Bidding Optimization
One of the great ways AI is utilized in programmatic DSPs is the use of bidding optimization. Here, the AI uses pattern recognition to determine the value of each user, which allows the advertiser to bid on worthwhile auctions rather than inventory. In most marketing campaigns, the key to a successful campaign is to hit the right users with your ad. To do that, we need to be able to win a bid wherever that individual goes, and bidding optimization can help us do that. This will ensure that money is most effectively spent on individuals that will be most likely to convert toward your campaign's objective. Bid shading is an example of how bidding optimization can help improve your campaign's inefficient ad spend. Bid Shading is a technique buyers use to avoid overpaying which allows advertisers to reduce their offer to pay for a particular ad impression. This may lead to them winning the auction at a lower cost, while still achieving their desired goal of reaching the target audience.
KPI Optimization
Key Performance Indicator (KPI) optimization involves analyzing and enhancing the performance of specific metrics that are deemed important to a particular business or organization. The aim of KPI optimization is to improve the overall efficiency and effectiveness of the chosen KPIs by determining the most effective ways to track and measure their progress. This involves setting achievable targets, analyzing data, and making changes to processes, strategies, and systems in order to drive better results. KPI optimization can help organizations to identify areas of success, as well as areas in need of improvement, and make informed decisions that drive growth and progress. By continuously monitoring and optimizing KPIs, organizations can stay ahead of the competition and achieve their long-term goals. A retail grocery client recently reached out to Add3Connect looking to gather highly engaged prospecting audiences for a display campaign. Add3Connect utilized a DSP’s KPI optimization AI to focus a campaign toward higher click-through rates for this campaign. The campaign ended up resulting in an above average click through rates and a happy client. Another client in real estate was looking to gather conversions at a certain CPA, so when guiding the DSP towards a goal of CPA, it was able to optimize towards users that have a higher propensity to convert.

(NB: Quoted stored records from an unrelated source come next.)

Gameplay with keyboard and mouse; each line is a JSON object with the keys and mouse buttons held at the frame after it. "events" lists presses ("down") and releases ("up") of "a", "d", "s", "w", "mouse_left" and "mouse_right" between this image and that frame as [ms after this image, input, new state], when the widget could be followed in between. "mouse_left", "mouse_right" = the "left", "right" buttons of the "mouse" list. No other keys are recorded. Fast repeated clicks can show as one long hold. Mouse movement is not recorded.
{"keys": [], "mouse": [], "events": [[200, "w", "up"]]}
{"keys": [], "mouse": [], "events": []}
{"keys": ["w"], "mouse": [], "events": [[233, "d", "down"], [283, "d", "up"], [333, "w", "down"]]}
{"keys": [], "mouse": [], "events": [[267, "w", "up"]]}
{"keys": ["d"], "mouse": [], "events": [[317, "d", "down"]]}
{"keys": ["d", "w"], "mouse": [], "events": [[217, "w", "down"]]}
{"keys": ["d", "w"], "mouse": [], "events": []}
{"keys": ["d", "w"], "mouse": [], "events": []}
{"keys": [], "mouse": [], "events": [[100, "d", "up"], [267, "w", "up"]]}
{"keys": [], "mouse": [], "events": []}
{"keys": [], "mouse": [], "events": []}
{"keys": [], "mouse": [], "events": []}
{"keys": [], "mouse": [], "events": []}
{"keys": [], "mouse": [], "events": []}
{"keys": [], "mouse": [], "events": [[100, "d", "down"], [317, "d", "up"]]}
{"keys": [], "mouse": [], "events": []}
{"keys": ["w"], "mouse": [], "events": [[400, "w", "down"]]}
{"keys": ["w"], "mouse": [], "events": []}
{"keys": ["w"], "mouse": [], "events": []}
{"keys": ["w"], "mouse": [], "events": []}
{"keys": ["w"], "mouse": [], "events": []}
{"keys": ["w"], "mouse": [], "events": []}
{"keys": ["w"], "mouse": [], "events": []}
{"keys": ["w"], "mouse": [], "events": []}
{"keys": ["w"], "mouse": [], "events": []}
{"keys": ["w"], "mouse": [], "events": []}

This campaign resulted in achieving the client’s KPI goal and continues to perform well, continuously optimizing and learning as the audience keeps being fed into the pool.
Spend Prioritization
Ad spend prioritization is the process of allocating resources and budget to the most effective advertising campaigns, channels, and strategies. The aim of ad spend prioritization is to maximize the return on investment (ROI) from advertising spend by ensuring that resources are directed toward the most promising and effective initiatives. This process involves analyzing data, assessing the performance of different campaigns, and making informed decisions about where to allocate resources. Ad spend prioritization can help organizations improve the efficiency of their advertising efforts, reach their target audience more effectively, and ultimately drive better results. By regularly monitoring and adjusting ad spend priorities, organizations can stay ahead of the competition and achieve their marketing goals. Effective ad spend prioritization requires a deep understanding of the target audience, the advertising landscape, and the impact of different initiatives on the bottom line.
Lookalike Models
Lookalike modeling is a machine learning technique used in marketing and advertising to identify individuals who are similar to a target audience based on their behavior, characteristics, and attributes. Lookalike models use data from a "seed" audience, such as past customers or high-value prospects, to build a profile of the desired target audience. This profile is then used to identify similar individuals among a larger pool of potential customers.?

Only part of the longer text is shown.